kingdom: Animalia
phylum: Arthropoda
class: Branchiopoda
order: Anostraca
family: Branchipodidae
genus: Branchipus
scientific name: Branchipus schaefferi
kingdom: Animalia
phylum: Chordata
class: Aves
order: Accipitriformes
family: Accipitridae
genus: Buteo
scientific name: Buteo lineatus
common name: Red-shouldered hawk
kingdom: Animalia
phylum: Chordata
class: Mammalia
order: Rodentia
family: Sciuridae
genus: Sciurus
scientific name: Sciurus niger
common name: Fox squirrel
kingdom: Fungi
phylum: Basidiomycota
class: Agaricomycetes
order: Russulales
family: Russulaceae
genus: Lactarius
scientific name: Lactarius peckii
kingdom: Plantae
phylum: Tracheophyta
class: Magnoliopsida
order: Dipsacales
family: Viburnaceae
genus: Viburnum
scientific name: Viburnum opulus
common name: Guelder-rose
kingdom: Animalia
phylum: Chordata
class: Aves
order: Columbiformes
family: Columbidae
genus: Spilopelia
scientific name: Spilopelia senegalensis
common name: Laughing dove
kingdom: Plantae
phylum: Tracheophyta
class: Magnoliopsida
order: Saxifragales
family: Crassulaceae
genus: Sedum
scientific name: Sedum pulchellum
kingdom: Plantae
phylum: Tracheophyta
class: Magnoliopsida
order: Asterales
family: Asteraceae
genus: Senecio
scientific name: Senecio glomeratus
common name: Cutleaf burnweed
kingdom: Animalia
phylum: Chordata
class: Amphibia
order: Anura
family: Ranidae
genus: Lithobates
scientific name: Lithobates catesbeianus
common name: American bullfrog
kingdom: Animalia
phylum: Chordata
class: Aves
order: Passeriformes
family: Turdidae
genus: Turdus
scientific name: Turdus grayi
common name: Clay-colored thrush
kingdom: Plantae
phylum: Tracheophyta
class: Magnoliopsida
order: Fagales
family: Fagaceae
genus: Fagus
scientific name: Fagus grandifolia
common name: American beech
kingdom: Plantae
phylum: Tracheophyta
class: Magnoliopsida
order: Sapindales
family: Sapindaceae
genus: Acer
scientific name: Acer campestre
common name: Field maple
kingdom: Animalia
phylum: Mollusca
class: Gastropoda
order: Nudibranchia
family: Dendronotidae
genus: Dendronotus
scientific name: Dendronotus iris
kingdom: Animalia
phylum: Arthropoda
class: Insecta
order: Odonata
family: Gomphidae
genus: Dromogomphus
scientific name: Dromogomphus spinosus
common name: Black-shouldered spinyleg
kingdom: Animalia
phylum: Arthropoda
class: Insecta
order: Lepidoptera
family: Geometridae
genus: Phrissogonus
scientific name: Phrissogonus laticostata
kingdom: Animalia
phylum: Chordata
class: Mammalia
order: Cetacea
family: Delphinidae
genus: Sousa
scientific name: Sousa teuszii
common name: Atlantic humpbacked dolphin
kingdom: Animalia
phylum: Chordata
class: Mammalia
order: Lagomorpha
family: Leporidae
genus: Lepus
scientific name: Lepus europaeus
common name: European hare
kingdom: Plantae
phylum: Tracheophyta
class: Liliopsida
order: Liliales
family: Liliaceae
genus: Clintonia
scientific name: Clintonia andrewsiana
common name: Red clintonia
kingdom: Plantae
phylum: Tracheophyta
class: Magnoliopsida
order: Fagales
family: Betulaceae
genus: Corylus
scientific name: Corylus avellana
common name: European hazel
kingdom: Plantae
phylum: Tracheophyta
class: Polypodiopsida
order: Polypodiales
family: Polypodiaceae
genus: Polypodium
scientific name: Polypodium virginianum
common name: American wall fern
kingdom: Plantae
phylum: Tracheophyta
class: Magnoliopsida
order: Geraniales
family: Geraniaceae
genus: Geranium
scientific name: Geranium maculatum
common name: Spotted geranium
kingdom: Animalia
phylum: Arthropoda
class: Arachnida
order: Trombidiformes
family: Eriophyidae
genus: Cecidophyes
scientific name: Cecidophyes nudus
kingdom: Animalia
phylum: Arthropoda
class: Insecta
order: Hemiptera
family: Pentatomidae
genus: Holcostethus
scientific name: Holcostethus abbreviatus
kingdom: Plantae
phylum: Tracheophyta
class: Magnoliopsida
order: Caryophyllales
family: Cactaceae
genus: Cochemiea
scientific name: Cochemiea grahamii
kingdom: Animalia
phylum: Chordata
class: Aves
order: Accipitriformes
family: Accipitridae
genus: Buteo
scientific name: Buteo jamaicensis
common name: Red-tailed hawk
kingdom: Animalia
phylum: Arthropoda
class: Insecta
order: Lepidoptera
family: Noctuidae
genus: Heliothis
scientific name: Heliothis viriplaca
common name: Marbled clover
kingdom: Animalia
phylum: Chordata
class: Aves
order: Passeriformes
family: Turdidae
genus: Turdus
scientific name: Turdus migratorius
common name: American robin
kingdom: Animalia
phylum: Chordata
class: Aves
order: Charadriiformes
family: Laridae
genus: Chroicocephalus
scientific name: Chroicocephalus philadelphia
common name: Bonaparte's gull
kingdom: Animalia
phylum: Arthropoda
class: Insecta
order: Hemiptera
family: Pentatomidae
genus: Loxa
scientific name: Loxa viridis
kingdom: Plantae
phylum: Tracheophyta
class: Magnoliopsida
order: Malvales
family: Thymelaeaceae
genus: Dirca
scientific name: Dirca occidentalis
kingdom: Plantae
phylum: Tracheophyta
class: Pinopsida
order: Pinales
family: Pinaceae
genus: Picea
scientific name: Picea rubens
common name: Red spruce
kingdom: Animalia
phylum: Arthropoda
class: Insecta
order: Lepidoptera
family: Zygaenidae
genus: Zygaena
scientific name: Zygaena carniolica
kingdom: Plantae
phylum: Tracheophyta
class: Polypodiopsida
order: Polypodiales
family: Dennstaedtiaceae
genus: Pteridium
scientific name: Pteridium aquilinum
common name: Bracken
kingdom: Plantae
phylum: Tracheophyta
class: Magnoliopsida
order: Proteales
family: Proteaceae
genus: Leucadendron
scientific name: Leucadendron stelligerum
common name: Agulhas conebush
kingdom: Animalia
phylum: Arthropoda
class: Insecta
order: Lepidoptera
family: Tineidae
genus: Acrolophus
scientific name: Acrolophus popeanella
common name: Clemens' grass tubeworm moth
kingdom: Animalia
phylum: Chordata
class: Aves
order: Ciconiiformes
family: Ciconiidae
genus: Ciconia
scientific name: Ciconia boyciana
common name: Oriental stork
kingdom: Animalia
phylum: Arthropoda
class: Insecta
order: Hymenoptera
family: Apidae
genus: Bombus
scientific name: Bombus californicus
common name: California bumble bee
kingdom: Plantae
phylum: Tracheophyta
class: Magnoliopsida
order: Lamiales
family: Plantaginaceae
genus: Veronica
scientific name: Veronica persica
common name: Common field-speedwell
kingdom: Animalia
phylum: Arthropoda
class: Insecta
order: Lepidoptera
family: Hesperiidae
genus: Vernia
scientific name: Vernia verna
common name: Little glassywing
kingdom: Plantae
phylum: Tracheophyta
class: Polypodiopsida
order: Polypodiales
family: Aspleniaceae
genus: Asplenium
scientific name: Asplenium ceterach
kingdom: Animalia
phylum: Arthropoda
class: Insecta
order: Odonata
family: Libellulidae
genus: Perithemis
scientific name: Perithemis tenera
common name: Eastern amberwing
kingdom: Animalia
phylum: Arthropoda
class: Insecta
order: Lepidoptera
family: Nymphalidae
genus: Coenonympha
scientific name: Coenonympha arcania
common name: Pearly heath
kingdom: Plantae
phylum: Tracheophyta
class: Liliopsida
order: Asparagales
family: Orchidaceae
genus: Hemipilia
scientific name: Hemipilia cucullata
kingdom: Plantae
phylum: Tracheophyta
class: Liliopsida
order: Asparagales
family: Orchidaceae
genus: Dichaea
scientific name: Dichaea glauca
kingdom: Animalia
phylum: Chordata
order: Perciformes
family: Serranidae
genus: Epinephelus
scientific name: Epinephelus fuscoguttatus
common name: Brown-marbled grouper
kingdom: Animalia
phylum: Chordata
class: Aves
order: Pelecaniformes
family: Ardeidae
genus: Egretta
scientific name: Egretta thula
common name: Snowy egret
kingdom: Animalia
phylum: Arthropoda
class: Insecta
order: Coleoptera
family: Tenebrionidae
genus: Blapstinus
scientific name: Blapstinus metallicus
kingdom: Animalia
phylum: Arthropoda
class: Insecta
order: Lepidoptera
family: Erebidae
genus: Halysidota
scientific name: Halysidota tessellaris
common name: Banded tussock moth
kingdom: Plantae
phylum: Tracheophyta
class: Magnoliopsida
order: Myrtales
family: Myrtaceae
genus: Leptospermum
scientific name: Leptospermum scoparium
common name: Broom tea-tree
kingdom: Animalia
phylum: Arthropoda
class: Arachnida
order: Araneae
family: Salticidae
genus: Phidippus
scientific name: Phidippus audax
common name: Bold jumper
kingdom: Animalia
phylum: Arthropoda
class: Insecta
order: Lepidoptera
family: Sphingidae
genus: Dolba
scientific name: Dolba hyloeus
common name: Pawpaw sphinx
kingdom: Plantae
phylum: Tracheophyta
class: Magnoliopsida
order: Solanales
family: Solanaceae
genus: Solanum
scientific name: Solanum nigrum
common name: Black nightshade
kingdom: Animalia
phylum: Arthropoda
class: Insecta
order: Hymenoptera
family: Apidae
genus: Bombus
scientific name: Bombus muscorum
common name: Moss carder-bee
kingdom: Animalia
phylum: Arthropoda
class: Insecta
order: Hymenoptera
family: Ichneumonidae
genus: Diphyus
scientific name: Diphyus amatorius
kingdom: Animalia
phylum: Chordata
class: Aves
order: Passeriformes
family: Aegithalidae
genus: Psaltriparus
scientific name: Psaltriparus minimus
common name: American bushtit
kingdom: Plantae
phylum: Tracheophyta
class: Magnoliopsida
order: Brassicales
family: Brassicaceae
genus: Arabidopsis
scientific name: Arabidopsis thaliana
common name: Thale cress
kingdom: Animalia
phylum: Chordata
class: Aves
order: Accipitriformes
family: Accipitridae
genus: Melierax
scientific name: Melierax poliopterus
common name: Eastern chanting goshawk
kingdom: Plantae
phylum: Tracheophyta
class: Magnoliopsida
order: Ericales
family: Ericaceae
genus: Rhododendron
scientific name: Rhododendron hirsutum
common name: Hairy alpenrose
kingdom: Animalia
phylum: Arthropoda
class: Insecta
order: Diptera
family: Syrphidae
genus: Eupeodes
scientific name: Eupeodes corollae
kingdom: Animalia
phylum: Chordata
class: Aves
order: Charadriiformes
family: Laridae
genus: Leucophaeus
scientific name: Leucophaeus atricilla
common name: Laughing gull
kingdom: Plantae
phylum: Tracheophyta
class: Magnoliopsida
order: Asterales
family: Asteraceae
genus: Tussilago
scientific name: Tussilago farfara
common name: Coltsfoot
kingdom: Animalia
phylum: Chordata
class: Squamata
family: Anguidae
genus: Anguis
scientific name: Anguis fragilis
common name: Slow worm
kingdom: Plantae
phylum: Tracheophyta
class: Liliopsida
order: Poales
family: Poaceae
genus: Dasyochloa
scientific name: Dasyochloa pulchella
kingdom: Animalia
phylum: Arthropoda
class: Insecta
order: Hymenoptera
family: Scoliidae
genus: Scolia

════════════════

**WORK TO COMPLETE**
Please rewrite the data above as a JSON list of strings, one string per line, from the line with "genus: Psaltriparus" up to and including the line with "family: Ericaceae". Leave out any blank lines.

**THE OUTPUT**
[
  "genus: Psaltriparus",
  "scientific name: Psaltriparus minimus",
  "common name: American bushtit",
  "kingdom: Plantae",
  "phylum: Tracheophyta",
  "class: Magnoliopsida",
  "order: Brassicales",
  "family: Brassicaceae",
  "genus: Arabidopsis",
  "scientific name: Arabidopsis thaliana",
  "common name: Thale cress",
  "kingdom: Animalia",
  "phylum: Chordata",
  "class: Aves",
  "order: Accipitriformes",
  "family: Accipitridae",
  "genus: Melierax",
  "scientific name: Melierax poliopterus",
  "common name: Eastern chanting goshawk",
  "kingdom: Plantae",
  "phylum: Tracheophyta",
  "class: Magnoliopsida",
  "order: Ericales",
  "family: Ericaceae"
]